## Task 1:
Copy the records from their start through the line containing "24: (226, 457)", including both ends, and leave out the pictures.

## Extract to read:
+--

594. Longest Harmonious Subsequence

Problem statement:

We define a harmonious array is an array where the difference between its maximum value and its minimum value is exactly 1.

Now, given an integer array, you need to find the length of its longest harmonious subsequence among all its possible subsequences.

Example 1:

Input: [1,3,2,2,5,2,3,7]
Output: 5
Explanation: The longest harmonious subsequence is [3,2,2,2,3].

Solution one: two pointers, sliding window(AC)

This is the first problem of leetcode weekly contest 33. It asks the longest of harmonious subsequence. The definition of harmonious subsequence is: the difference between its maximum value and its minimum value is exactly 1. 

As what described, such as subsequence, max and min value, the relative position of each element in harmonious subsequence does not matter. We can sort the array by ascending order and use two pointers(left and right) behaving like a sliding window to find the max length harmonious subsequence from the beginning to end. 

The basic idea:

• Sort the array in ascending order. O(nlogn)
• Two pointers: left = 0, right = 0; loop from the beginning to end. O(n)
  • nums[right] - nums[left] == 1 ---> right++ && update the max length
  • nums[right] - nums[left] > 1 ---> left++
  • nums[right] - nums[left] < 1 ---> right++

Time complexity O(nlogn). The most time consuming step is sorting. Space complexity is O(1).

class Solution {
public:
    int findLHS(vector<int>& nums) {
        sort(nums.begin(), nums.end());
        int left = 0;
        int right = 0;
        int max_len = 0;
        while(left <= right && right < nums.size()){
            if(nums[right] - nums[left] == 1){
                max_len = max(max_len, right - left + 1);
                right++;
            } else if(nums[right] - nums[left] < 1){
                right++;
            } else {
                left++;
            }
        }
        return max_len;
    }
};

Solution two: hash table without sorting(AC)

+--

## Task 2:
According to the harmonious subsequence write-up, which contest did this problem first appear in?

## Dataset records:
+--

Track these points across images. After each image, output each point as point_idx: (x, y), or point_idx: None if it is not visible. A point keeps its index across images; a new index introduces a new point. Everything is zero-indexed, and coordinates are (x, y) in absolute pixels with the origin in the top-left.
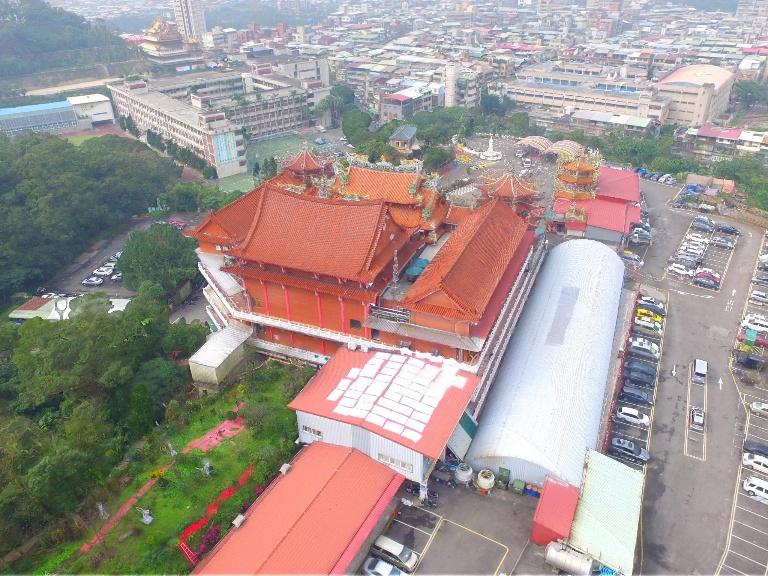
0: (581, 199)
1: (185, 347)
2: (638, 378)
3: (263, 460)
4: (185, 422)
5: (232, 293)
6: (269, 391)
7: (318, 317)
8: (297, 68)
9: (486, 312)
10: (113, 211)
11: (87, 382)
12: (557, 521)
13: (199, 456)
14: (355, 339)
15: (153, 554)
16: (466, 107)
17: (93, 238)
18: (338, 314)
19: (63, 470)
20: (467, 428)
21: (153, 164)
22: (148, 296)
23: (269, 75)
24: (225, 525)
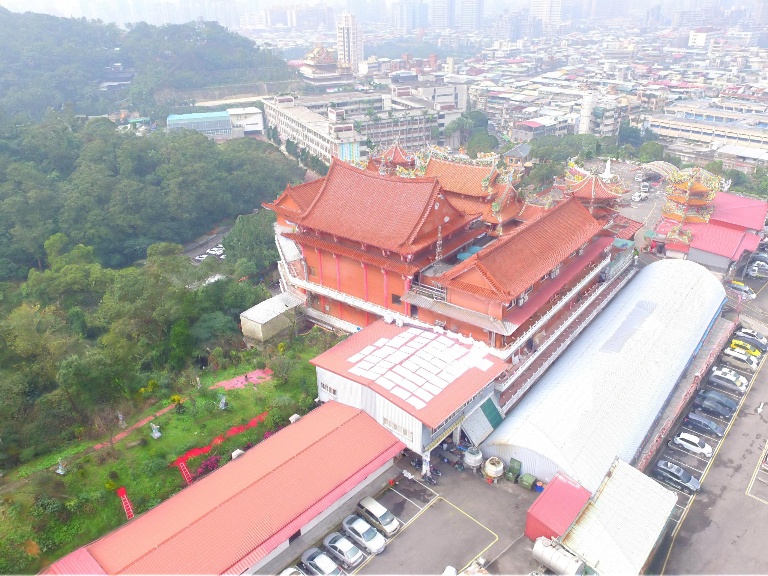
0: (691, 222)
1: (243, 305)
2: (711, 407)
3: (277, 407)
4: (222, 367)
5: (291, 259)
6: (305, 352)
7: (364, 290)
8: (436, 92)
9: (530, 302)
10: (236, 202)
11: (147, 318)
12: (555, 518)
13: (220, 393)
14: (393, 313)
15: (150, 463)
16: (601, 137)
17: (215, 223)
18: (381, 288)
19: (89, 371)
20: (490, 417)
21: (280, 164)
22: (241, 272)
23: (407, 97)
24: (226, 457)
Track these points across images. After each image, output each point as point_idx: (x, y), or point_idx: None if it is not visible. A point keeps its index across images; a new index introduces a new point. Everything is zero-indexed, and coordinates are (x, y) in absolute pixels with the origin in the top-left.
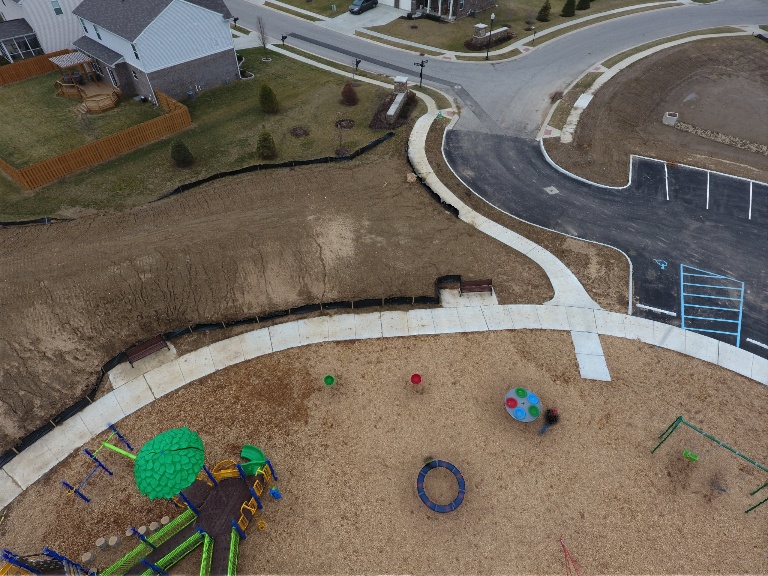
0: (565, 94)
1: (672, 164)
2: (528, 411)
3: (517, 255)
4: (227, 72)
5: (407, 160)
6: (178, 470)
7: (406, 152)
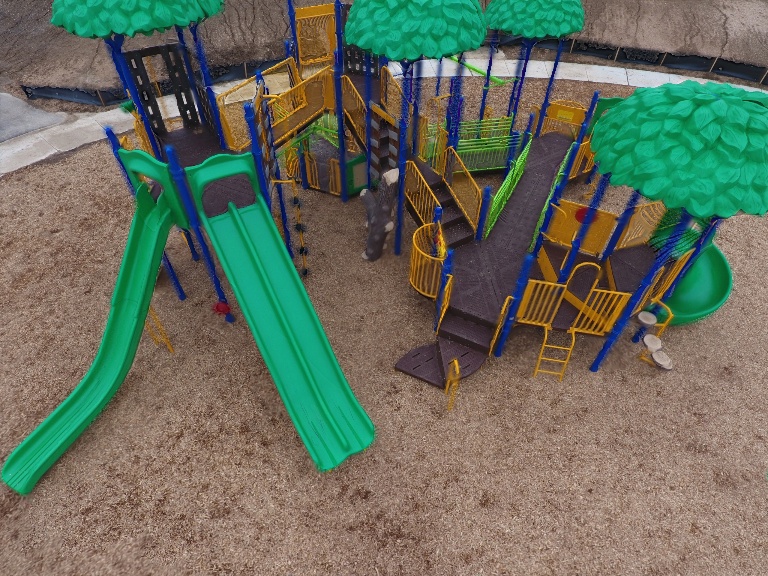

+--

## Correct answer 1:
Track these points across images. After each image, output each point as point_idx: (x, y), or point_idx: None if it is not visible. A point keeps its index across images; a new index introduces a new point. Everything is zero-indexed, and coordinates are (x, y) in absolute pixels with the origin in the top-left.
0: (581, 199)
1: (185, 347)
2: (638, 378)
3: (263, 460)
4: (185, 422)
5: (232, 293)
6: (269, 391)
7: (318, 317)
8: (297, 68)
9: (486, 312)
10: (113, 211)
11: (87, 382)
12: (557, 521)
13: (199, 456)
14: (355, 339)
15: (153, 554)
16: (466, 107)
17: (93, 238)
18: (338, 314)
19: (63, 470)
20: (467, 428)
21: (153, 164)
22: (148, 296)
23: (269, 75)
24: (225, 525)
0: (691, 222)
1: (243, 305)
2: (711, 407)
3: (277, 407)
4: (222, 367)
5: (291, 259)
6: (305, 352)
7: (364, 290)
8: (436, 92)
9: (530, 302)
10: (236, 202)
11: (147, 318)
12: (555, 518)
13: (220, 393)
14: (393, 313)
15: (150, 463)
16: (601, 137)
17: (215, 223)
18: (381, 288)
19: (89, 371)
20: (490, 417)
21: (280, 164)
22: (241, 272)
23: (407, 97)
24: (226, 457)

## Correct answer 2:
It was the first problem of LeetCode weekly contest 33.